WHAT IS REQUIRED = Write out the listing verbatim. No pictures belong in it.

INFORMATION SHOWN =

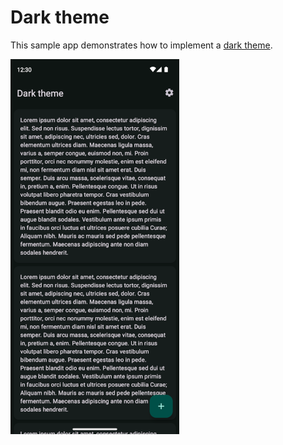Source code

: # Dark theme

This sample app demonstrates how to implement a
[dark theme](https://developer.android.com/guide/topics/ui/look-and-feel/darktheme).

![Dark theme sample app](screenshots/darktheme.webp)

RESPONSE AREA =
Source code

: # Dark theme

This sample app demonstrates how to implement a
[dark theme](https://developer.android.com/guide/topics/ui/look-and-feel/darktheme).

![Dark theme sample app](screenshots/darktheme.webp)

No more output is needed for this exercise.